[[ LISTED ENTRIES open ]]
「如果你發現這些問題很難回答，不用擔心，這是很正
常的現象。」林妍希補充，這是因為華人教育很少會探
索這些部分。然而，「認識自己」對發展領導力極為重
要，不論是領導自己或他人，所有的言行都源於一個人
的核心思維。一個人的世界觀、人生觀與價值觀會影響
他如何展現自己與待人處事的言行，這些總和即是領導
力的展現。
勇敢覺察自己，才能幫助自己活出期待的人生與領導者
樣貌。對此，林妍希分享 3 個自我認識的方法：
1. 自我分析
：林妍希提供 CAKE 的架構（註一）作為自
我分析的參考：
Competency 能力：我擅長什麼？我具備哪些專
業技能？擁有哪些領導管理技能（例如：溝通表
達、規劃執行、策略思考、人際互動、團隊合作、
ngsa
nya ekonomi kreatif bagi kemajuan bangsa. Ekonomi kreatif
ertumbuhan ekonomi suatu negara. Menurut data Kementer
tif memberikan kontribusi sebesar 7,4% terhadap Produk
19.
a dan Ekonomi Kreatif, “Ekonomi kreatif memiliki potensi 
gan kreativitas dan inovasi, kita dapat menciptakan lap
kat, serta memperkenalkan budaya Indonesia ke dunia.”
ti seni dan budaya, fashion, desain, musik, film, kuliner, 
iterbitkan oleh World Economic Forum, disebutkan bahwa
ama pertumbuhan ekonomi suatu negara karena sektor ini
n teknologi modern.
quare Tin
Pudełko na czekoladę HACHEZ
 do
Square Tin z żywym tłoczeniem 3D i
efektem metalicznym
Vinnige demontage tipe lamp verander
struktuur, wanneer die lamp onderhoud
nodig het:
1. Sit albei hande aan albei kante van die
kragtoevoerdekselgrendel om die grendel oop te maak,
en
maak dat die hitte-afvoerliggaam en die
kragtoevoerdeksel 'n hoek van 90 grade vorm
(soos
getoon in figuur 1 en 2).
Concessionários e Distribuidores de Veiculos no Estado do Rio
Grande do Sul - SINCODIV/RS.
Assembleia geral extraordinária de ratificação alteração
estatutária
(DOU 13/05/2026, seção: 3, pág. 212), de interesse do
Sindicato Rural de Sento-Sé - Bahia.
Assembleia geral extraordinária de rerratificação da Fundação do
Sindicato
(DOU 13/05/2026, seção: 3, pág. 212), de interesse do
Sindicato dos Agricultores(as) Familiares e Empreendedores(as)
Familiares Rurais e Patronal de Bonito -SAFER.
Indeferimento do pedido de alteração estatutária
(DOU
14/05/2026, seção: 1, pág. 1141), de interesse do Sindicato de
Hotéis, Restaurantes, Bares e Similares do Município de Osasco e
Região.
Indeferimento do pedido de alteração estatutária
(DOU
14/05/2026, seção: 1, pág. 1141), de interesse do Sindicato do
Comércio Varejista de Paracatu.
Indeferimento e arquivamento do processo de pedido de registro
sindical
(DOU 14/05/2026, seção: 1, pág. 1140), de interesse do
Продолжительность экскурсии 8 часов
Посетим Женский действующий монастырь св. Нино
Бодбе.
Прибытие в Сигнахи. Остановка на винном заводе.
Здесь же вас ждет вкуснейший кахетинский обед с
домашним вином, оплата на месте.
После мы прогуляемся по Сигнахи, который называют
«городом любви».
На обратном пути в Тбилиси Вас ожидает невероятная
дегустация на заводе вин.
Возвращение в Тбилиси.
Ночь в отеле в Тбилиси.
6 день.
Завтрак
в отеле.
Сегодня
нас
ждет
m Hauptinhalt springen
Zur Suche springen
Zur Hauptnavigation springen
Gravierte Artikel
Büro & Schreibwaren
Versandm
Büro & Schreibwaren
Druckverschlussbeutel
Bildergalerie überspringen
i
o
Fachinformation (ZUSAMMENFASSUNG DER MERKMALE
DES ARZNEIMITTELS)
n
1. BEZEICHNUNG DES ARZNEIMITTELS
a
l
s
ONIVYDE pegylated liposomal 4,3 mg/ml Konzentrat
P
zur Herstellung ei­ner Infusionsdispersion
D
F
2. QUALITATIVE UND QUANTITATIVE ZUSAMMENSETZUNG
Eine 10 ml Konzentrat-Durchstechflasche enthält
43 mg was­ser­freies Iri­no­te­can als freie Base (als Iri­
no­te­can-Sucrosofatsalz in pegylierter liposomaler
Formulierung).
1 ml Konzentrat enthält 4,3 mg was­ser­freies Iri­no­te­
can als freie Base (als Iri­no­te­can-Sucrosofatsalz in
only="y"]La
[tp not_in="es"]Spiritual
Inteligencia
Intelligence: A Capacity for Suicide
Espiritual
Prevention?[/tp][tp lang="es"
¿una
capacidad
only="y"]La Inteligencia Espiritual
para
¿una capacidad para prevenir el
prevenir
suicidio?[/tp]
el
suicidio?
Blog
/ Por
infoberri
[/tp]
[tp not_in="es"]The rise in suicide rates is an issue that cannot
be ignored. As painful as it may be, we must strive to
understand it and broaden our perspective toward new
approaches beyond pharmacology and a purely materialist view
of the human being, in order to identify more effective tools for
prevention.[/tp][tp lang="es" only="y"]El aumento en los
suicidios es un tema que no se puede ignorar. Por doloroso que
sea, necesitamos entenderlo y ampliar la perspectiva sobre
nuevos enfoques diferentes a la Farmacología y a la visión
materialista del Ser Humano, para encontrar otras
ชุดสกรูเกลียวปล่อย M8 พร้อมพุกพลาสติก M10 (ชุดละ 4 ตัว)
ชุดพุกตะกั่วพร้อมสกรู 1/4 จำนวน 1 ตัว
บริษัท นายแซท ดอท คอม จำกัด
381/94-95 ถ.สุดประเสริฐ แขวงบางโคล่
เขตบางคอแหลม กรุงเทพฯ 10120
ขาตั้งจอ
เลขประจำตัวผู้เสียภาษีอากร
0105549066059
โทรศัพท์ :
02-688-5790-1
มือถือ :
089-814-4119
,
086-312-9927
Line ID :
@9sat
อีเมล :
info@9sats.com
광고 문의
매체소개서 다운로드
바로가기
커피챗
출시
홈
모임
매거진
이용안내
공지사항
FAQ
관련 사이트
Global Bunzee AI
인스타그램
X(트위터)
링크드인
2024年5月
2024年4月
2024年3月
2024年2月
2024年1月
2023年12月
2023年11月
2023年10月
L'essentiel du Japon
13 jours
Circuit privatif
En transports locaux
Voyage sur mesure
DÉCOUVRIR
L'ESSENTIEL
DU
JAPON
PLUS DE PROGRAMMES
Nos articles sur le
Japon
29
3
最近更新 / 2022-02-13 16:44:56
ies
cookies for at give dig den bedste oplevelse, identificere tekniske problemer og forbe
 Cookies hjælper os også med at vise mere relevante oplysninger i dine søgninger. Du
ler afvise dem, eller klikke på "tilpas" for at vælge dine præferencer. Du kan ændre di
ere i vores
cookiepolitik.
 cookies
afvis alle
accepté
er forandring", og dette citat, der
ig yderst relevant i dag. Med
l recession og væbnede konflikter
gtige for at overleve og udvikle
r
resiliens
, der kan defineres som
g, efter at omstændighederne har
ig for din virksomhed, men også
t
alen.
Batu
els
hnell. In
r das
[[ LISTED ENTRIES closed ]]
INSTRUCTIONS TO FOLLOW: The lines above are to be retyped exactly, with none omitted.

ANSWER SPACE:
「如果你發現這些問題很難回答，不用擔心，這是很正
常的現象。」林妍希補充，這是因為華人教育很少會探
索這些部分。然而，「認識自己」對發展領導力極為重
要，不論是領導自己或他人，所有的言行都源於一個人
的核心思維。一個人的世界觀、人生觀與價值觀會影響
他如何展現自己與待人處事的言行，這些總和即是領導
力的展現。
勇敢覺察自己，才能幫助自己活出期待的人生與領導者
樣貌。對此，林妍希分享 3 個自我認識的方法：
1. 自我分析
：林妍希提供 CAKE 的架構（註一）作為自
我分析的參考：
Competency 能力：我擅長什麼？我具備哪些專
業技能？擁有哪些領導管理技能（例如：溝通表
達、規劃執行、策略思考、人際互動、團隊合作、
ngsa
nya ekonomi kreatif bagi kemajuan bangsa. Ekonomi kreatif
ertumbuhan ekonomi suatu negara. Menurut data Kementer
tif memberikan kontribusi sebesar 7,4% terhadap Produk
19.
a dan Ekonomi Kreatif, “Ekonomi kreatif memiliki potensi 
gan kreativitas dan inovasi, kita dapat menciptakan lap
kat, serta memperkenalkan budaya Indonesia ke dunia.”
ti seni dan budaya, fashion, desain, musik, film, kuliner, 
iterbitkan oleh World Economic Forum, disebutkan bahwa
ama pertumbuhan ekonomi suatu negara karena sektor ini
n teknologi modern.
quare Tin
Pudełko na czekoladę HACHEZ
 do
Square Tin z żywym tłoczeniem 3D i
efektem metalicznym
Vinnige demontage tipe lamp verander
struktuur, wanneer die lamp onderhoud
nodig het:
1. Sit albei hande aan albei kante van die
kragtoevoerdekselgrendel om die grendel oop te maak,
en
maak dat die hitte-afvoerliggaam en die
kragtoevoerdeksel 'n hoek van 90 grade vorm
(soos
getoon in figuur 1 en 2).
Concessionários e Distribuidores de Veiculos no Estado do Rio
Grande do Sul - SINCODIV/RS.
Assembleia geral extraordinária de ratificação alteração
estatutária
(DOU 13/05/2026, seção: 3, pág. 212), de interesse do
Sindicato Rural de Sento-Sé - Bahia.
Assembleia geral extraordinária de rerratificação da Fundação do
Sindicato
(DOU 13/05/2026, seção: 3, pág. 212), de interesse do
Sindicato dos Agricultores(as) Familiares e Empreendedores(as)
Familiares Rurais e Patronal de Bonito -SAFER.
Indeferimento do pedido de alteração estatutária
(DOU
14/05/2026, seção: 1, pág. 1141), de interesse do Sindicato de
Hotéis, Restaurantes, Bares e Similares do Município de Osasco e
Região.
Indeferimento do pedido de alteração estatutária
(DOU
14/05/2026, seção: 1, pág. 1141), de interesse do Sindicato do
Comércio Varejista de Paracatu.
Indeferimento e arquivamento do processo de pedido de registro
sindical
(DOU 14/05/2026, seção: 1, pág. 1140), de interesse do
Продолжительность экскурсии 8 часов
Посетим Женский действующий монастырь св. Нино
Бодбе.
Прибытие в Сигнахи. Остановка на винном заводе.
Здесь же вас ждет вкуснейший кахетинский обед с
домашним вином, оплата на месте.
После мы прогуляемся по Сигнахи, который называют
«городом любви».
На обратном пути в Тбилиси Вас ожидает невероятная
дегустация на заводе вин.
Возвращение в Тбилиси.
Ночь в отеле в Тбилиси.
6 день.
Завтрак
в отеле.
Сегодня
нас
ждет
m Hauptinhalt springen
Zur Suche springen
Zur Hauptnavigation springen
Gravierte Artikel
Büro & Schreibwaren
Versandm
Büro & Schreibwaren
Druckverschlussbeutel
Bildergalerie überspringen
i
o
Fachinformation (ZUSAMMENFASSUNG DER MERKMALE
DES ARZNEIMITTELS)
n
1. BEZEICHNUNG DES ARZNEIMITTELS
a
l
s
ONIVYDE pegylated liposomal 4,3 mg/ml Konzentrat
P
zur Herstellung ei­ner Infusionsdispersion
D
F
2. QUALITATIVE UND QUANTITATIVE ZUSAMMENSETZUNG
Eine 10 ml Konzentrat-Durchstechflasche enthält
43 mg was­ser­freies Iri­no­te­can als freie Base (als Iri­
no­te­can-Sucrosofatsalz in pegylierter liposomaler
Formulierung).
1 ml Konzentrat enthält 4,3 mg was­ser­freies Iri­no­te­
can als freie Base (als Iri­no­te­can-Sucrosofatsalz in
only="y"]La
[tp not_in="es"]Spiritual
Inteligencia
Intelligence: A Capacity for Suicide
Espiritual
Prevention?[/tp][tp lang="es"
¿una
capacidad
only="y"]La Inteligencia Espiritual
para
¿una capacidad para prevenir el
prevenir
suicidio?[/tp]
el
suicidio?
Blog
/ Por
infoberri
[/tp]
[tp not_in="es"]The rise in suicide rates is an issue that cannot
be ignored. As painful as it may be, we must strive to
understand it and broaden our perspective toward new
approaches beyond pharmacology and a purely materialist view
of the human being, in order to identify more effective tools for
prevention.[/tp][tp lang="es" only="y"]El aumento en los
suicidios es un tema que no se puede ignorar. Por doloroso que
sea, necesitamos entenderlo y ampliar la perspectiva sobre
nuevos enfoques diferentes a la Farmacología y a la visión
materialista del Ser Humano, para encontrar otras
ชุดสกรูเกลียวปล่อย M8 พร้อมพุกพลาสติก M10 (ชุดละ 4 ตัว)
ชุดพุกตะกั่วพร้อมสกรู 1/4 จำนวน 1 ตัว
บริษัท นายแซท ดอท คอม จำกัด
381/94-95 ถ.สุดประเสริฐ แขวงบางโคล่
เขตบางคอแหลม กรุงเทพฯ 10120
ขาตั้งจอ
เลขประจำตัวผู้เสียภาษีอากร
0105549066059
โทรศัพท์ :
02-688-5790-1
มือถือ :
089-814-4119
,
086-312-9927
Line ID :
@9sat
อีเมล :
info@9sats.com
광고 문의
매체소개서 다운로드
바로가기
커피챗
출시
홈
모임
매거진
이용안내
공지사항
FAQ
관련 사이트
Global Bunzee AI
인스타그램
X(트위터)
링크드인
2024年5月
2024年4月
2024年3月
2024年2月
2024年1月
2023年12月
2023年11月
2023年10月
L'essentiel du Japon
13 jours
Circuit privatif
En transports locaux
Voyage sur mesure
DÉCOUVRIR
L'ESSENTIEL
DU
JAPON
PLUS DE PROGRAMMES
Nos articles sur le
Japon
29
3
最近更新 / 2022-02-13 16:44:56
ies
cookies for at give dig den bedste oplevelse, identificere tekniske problemer og forbe
 Cookies hjælper os også med at vise mere relevante oplysninger i dine søgninger. Du
ler afvise dem, eller klikke på "tilpas" for at vælge dine præferencer. Du kan ændre di
ere i vores
cookiepolitik.
 cookies
afvis alle
accepté
er forandring", og dette citat, der
ig yderst relevant i dag. Med
l recession og væbnede konflikter
gtige for at overleve og udvikle
r
resiliens
, der kan defineres som
g, efter at omstændighederne har
ig for din virksomhed, men også
t
alen.
Batu
els
hnell. In
r das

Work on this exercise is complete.